INFORMATION SHOWN:
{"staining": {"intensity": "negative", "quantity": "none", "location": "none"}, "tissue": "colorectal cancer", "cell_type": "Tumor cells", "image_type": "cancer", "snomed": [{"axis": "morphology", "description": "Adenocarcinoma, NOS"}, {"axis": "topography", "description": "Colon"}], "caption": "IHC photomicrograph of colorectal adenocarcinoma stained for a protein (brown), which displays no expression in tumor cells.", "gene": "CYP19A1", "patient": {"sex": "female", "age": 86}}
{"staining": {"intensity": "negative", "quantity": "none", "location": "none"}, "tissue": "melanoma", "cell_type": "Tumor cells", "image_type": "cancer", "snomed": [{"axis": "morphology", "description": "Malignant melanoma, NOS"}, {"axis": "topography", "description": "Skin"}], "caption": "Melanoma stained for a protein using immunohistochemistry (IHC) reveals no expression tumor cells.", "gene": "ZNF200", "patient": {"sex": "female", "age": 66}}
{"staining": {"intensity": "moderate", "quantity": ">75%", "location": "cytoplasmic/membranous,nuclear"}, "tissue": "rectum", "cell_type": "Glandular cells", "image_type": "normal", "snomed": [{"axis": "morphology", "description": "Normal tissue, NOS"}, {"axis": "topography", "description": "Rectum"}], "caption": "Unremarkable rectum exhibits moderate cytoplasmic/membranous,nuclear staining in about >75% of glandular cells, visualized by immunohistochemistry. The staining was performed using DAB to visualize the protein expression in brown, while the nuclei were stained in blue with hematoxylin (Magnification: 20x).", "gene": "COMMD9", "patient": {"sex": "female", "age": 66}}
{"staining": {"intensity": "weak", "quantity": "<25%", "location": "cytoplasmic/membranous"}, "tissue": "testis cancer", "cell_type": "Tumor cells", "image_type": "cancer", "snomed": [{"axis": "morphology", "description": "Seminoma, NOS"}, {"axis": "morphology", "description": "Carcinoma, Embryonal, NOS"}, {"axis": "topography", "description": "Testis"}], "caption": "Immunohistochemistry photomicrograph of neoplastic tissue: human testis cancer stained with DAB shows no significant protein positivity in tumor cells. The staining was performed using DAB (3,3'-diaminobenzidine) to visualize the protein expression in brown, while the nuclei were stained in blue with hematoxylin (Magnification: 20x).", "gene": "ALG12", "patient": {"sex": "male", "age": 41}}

YOUR GOAL: Repeat each line above exactly as written.

TASK RESULT:
{"staining": {"intensity": "negative", "quantity": "none", "location": "none"}, "tissue": "colorectal cancer", "cell_type": "Tumor cells", "image_type": "cancer", "snomed": [{"axis": "morphology", "description": "Adenocarcinoma, NOS"}, {"axis": "topography", "description": "Colon"}], "caption": "IHC photomicrograph of colorectal adenocarcinoma stained for a protein (brown), which displays no expression in tumor cells.", "gene": "CYP19A1", "patient": {"sex": "female", "age": 86}}
{"staining": {"intensity": "negative", "quantity": "none", "location": "none"}, "tissue": "melanoma", "cell_type": "Tumor cells", "image_type": "cancer", "snomed": [{"axis": "morphology", "description": "Malignant melanoma, NOS"}, {"axis": "topography", "description": "Skin"}], "caption": "Melanoma stained for a protein using immunohistochemistry (IHC) reveals no expression tumor cells.", "gene": "ZNF200", "patient": {"sex": "female", "age": 66}}
{"staining": {"intensity": "moderate", "quantity": ">75%", "location": "cytoplasmic/membranous,nuclear"}, "tissue": "rectum", "cell_type": "Glandular cells", "image_type": "normal", "snomed": [{"axis": "morphology", "description": "Normal tissue, NOS"}, {"axis": "topography", "description": "Rectum"}], "caption": "Unremarkable rectum exhibits moderate cytoplasmic/membranous,nuclear staining in about >75% of glandular cells, visualized by immunohistochemistry. The staining was performed using DAB to visualize the protein expression in brown, while the nuclei were stained in blue with hematoxylin (Magnification: 20x).", "gene": "COMMD9", "patient": {"sex": "female", "age": 66}}
{"staining": {"intensity": "weak", "quantity": "<25%", "location": "cytoplasmic/membranous"}, "tissue": "testis cancer", "cell_type": "Tumor cells", "image_type": "cancer", "snomed": [{"axis": "morphology", "description": "Seminoma, NOS"}, {"axis": "morphology", "description": "Carcinoma, Embryonal, NOS"}, {"axis": "topography", "description": "Testis"}], "caption": "Immunohistochemistry photomicrograph of neoplastic tissue: human testis cancer stained with DAB shows no significant protein positivity in tumor cells. The staining was performed using DAB (3,3'-diaminobenzidine) to visualize the protein expression in brown, while the nuclei were stained in blue with hematoxylin (Magnification: 20x).", "gene": "ALG12", "patient": {"sex": "male", "age": 41}}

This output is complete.